── SELECTED EXCERPT ──
The growth function Pi_H(n) counts the maximum number of distinct labelings a hypothesis class H can induce on any set of n points. Since n points have 2^n possible labelings, the growth function satisfies Pi_H(n) <= 2^n. When Pi_H(n) = 2^n, the class shatters some set of n points. The Sauer-Shelah lemma provides the critical bridge: if the VC dimension is d, then Pi_H(n) <= sum_{i=0}^{d} C(n,i), which is O(n^d) — meaning the growth function transitions from exponential to polynomial at the VC dimension. This polynomial growth is what makes uniform convergence and PAC learning possible.
The growth function and the concept of shattering provide the combinatorial foundation that connects VC dimension to generalization bounds. While VC dimension gives a single number characterizing a hypothesis class, the growth function reveals the full picture of how the class's effective complexity scales with the number of data points.
For a hypothesis class H and a set of n points, consider all the ways H can label those points. Each hypothesis h in H produces a binary labeling (a restriction of h to those n points), and different hypotheses might produce the same labeling on this particular set. The growth function Pi_H(n) is the maximum, over all possible sets of n points, of the number of distinct labelings H can produce. When Pi_H(n) = 2^n — every possible labeling is achievable — we say H shatters some set of n points. The VC dimension is the largest n for which this happens.
───
── DATA UNDER STUDY ──
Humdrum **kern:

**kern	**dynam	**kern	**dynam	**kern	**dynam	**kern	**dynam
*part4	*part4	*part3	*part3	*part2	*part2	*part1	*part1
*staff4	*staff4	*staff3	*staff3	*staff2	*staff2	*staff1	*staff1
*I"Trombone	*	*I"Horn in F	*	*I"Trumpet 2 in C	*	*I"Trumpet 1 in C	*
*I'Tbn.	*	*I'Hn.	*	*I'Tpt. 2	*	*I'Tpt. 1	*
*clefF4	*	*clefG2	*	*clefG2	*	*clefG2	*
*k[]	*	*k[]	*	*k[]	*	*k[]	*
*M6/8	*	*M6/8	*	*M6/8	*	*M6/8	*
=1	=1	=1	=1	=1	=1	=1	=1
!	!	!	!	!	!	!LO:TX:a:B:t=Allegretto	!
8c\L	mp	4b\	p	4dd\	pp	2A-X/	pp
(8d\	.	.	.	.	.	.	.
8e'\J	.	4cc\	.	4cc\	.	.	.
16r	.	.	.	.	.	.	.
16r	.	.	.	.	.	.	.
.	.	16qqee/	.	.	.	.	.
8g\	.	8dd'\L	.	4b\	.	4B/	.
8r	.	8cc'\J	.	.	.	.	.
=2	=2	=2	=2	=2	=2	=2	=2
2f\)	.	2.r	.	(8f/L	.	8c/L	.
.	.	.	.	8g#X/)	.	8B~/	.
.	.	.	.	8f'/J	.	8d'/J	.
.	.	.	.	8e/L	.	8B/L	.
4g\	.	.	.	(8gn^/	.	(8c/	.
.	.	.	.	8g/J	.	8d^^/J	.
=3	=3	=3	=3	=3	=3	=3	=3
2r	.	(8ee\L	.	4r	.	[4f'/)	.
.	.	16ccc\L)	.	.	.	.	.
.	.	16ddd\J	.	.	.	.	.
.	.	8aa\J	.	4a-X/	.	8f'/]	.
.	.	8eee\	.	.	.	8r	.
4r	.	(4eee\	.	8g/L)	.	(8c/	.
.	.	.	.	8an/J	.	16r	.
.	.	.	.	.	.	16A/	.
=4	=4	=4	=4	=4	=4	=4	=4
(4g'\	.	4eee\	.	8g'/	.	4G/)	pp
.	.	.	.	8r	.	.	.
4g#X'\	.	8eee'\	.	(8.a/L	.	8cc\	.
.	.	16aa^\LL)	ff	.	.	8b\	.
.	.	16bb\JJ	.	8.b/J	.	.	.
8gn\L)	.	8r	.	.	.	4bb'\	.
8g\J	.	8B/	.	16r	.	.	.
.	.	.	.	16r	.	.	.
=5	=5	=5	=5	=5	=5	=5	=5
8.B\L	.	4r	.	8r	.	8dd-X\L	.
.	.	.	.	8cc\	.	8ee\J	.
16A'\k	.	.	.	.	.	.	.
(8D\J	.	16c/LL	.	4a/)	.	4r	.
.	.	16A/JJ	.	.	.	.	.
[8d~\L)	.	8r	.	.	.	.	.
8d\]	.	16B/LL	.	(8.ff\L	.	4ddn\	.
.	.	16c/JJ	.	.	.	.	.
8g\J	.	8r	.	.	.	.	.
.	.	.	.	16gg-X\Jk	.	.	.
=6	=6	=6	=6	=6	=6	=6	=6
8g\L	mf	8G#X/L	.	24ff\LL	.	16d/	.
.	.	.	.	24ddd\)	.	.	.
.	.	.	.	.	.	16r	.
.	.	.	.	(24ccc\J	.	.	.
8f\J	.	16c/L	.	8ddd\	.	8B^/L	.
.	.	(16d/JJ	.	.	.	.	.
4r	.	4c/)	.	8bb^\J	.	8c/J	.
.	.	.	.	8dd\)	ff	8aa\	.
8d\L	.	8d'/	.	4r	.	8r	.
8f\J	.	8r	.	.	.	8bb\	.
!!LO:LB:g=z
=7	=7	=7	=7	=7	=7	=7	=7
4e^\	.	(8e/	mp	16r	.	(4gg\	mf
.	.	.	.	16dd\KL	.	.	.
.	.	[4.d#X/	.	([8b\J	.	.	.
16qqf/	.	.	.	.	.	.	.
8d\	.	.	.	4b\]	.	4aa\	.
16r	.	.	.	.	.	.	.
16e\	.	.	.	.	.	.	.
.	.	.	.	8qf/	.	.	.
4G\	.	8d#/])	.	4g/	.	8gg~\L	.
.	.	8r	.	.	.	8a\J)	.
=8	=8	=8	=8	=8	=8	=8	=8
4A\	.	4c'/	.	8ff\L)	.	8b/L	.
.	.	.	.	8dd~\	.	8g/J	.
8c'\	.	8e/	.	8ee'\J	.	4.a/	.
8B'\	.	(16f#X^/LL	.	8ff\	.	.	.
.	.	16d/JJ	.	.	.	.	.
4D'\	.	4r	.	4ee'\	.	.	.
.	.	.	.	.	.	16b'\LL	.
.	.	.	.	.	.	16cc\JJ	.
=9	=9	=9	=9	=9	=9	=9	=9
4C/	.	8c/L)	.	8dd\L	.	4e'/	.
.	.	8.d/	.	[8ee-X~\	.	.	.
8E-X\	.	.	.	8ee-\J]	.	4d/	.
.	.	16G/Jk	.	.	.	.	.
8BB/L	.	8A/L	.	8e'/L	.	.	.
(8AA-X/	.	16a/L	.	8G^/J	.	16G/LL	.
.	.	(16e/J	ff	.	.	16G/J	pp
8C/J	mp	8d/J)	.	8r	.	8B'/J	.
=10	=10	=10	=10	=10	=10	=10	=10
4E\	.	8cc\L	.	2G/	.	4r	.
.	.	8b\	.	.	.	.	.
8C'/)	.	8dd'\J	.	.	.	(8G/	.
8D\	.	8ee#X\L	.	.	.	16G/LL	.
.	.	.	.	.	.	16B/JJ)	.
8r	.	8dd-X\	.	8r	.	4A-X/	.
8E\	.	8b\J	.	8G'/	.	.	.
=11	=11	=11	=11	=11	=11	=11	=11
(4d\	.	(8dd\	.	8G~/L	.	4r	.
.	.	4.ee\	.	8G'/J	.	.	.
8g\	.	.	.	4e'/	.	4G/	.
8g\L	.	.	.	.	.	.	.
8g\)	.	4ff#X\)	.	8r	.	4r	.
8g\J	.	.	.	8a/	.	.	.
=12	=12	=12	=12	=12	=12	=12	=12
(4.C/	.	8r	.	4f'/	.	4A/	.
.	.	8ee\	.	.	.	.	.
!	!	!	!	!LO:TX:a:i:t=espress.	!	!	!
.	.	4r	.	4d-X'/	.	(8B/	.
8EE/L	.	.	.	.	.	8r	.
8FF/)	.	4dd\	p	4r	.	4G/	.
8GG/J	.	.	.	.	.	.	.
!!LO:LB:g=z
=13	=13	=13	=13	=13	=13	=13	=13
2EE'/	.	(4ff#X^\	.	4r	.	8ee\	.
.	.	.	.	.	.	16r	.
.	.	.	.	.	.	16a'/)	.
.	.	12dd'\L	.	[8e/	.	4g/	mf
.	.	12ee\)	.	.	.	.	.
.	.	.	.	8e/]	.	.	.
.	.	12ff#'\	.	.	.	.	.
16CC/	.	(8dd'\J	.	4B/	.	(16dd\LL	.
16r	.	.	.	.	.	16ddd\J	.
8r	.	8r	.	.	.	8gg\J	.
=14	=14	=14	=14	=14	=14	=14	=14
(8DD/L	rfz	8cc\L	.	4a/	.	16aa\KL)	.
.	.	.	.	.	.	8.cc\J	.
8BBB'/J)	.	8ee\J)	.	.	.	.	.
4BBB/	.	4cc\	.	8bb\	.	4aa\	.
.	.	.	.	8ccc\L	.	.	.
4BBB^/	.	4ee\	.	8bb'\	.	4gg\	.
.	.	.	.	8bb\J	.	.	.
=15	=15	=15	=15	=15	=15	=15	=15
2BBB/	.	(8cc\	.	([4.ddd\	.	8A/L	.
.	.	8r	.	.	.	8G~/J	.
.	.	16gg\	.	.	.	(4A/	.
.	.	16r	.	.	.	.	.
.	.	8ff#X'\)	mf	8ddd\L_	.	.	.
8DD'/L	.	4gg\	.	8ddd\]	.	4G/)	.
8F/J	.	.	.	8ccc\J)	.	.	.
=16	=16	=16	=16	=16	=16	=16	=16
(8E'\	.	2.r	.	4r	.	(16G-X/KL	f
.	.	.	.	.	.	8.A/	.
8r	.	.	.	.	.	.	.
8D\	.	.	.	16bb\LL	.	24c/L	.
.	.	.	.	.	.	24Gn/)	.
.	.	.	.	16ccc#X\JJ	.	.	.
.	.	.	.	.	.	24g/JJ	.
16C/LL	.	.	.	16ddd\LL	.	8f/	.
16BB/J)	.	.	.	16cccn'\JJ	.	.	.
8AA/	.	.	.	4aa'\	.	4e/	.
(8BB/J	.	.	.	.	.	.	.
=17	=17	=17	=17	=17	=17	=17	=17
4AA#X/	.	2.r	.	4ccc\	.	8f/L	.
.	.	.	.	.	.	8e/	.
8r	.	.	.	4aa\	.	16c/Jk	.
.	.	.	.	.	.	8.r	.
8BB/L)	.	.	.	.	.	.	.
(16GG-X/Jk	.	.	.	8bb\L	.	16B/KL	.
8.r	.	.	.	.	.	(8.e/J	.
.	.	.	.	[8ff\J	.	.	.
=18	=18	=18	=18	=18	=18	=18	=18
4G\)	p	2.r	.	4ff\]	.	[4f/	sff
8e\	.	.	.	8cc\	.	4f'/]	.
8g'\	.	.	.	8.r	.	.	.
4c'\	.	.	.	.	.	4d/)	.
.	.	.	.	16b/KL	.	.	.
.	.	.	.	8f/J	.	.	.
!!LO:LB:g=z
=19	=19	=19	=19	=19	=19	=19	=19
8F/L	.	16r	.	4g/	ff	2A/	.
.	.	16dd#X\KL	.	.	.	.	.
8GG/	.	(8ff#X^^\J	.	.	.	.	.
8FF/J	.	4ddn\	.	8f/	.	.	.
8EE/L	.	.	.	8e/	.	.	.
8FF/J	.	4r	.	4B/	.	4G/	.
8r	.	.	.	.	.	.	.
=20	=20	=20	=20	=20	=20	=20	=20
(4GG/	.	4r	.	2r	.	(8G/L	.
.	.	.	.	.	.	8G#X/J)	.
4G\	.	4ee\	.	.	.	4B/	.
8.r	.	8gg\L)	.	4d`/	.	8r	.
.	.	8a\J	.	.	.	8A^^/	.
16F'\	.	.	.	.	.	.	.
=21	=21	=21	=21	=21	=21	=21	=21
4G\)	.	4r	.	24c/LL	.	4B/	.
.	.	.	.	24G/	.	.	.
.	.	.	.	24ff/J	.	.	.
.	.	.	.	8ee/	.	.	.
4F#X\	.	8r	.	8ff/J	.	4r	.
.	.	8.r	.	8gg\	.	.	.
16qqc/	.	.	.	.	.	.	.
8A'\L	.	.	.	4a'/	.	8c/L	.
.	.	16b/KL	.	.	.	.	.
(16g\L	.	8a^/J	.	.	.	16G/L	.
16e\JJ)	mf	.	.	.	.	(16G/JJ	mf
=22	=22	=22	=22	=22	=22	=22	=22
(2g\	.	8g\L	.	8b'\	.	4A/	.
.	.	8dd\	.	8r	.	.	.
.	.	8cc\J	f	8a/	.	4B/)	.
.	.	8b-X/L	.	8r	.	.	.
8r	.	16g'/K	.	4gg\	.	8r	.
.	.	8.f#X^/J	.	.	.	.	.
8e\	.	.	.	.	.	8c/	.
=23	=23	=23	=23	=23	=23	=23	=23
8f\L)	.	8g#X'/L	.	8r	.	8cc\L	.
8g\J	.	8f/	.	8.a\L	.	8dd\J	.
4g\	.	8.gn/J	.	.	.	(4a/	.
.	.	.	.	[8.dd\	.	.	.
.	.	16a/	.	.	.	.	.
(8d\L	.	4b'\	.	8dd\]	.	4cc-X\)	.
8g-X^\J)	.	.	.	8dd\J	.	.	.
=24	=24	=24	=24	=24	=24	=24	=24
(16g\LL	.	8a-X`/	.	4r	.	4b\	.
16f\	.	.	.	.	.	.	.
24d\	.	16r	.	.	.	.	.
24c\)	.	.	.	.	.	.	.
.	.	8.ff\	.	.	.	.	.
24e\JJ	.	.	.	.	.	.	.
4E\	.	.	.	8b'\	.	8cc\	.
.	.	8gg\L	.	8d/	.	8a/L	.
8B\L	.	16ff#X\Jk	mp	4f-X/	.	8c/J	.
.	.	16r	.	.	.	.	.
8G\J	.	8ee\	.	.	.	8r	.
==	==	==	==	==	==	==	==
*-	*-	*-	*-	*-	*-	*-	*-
───
◆ EXERCISE INSTRUCTIONS
(a) Answer these questions using the passage on the growth function:
(i) What upper bound does Pi_H(n) satisfy because n points have 2^n possible labelings?
(ii) Under the Sauer-Shelah lemma, what bound holds on Pi_H(n) when the VC dimension is d?
(iii) How is the VC dimension defined in terms of n?
(b) Decide whether each statement agrees with the passage on the growth function, and quote the words that settle it:
(i) Different hypotheses in H always produce different labelings on a given set of points.
(ii) Polynomial growth is what makes uniform convergence and PAC learning possible.
(iii) VC dimension gives a single number characterizing a hypothesis class.
(c) Retype the portion of the passage on the growth function starting with "The growth function Pi_H(n) counts" and going on through "PAC learning possible.".

◆ ANSWERS BELOW
(a)
(i) Pi_H(n) <= 2^n.
(ii) Pi_H(n) <= sum_{i=0}^{d} C(n,i), which is O(n^d).
(iii) It is the largest n for which Pi_H(n) = 2^n, that is, for which H shatters some set of n points.

(b)
(i) No: "different hypotheses might produce the same labeling on this particular set."
(ii) Yes: "This polynomial growth is what makes uniform convergence and PAC learning possible."
(iii) Yes: "VC dimension gives a single number characterizing a hypothesis class."

(c)
The growth function Pi_H(n) counts the maximum number of distinct labelings a hypothesis class H can induce on any set of n points. Since n points have 2^n possible labelings, the growth function satisfies Pi_H(n) <= 2^n. When Pi_H(n) = 2^n, the class shatters some set of n points. The Sauer-Shelah lemma provides the critical bridge: if the VC dimension is d, then Pi_H(n) <= sum_{i=0}^{d} C(n,i), which is O(n^d) — meaning the growth function transitions from exponential to polynomial at the VC dimension. This polynomial growth is what makes uniform convergence and PAC learning possible.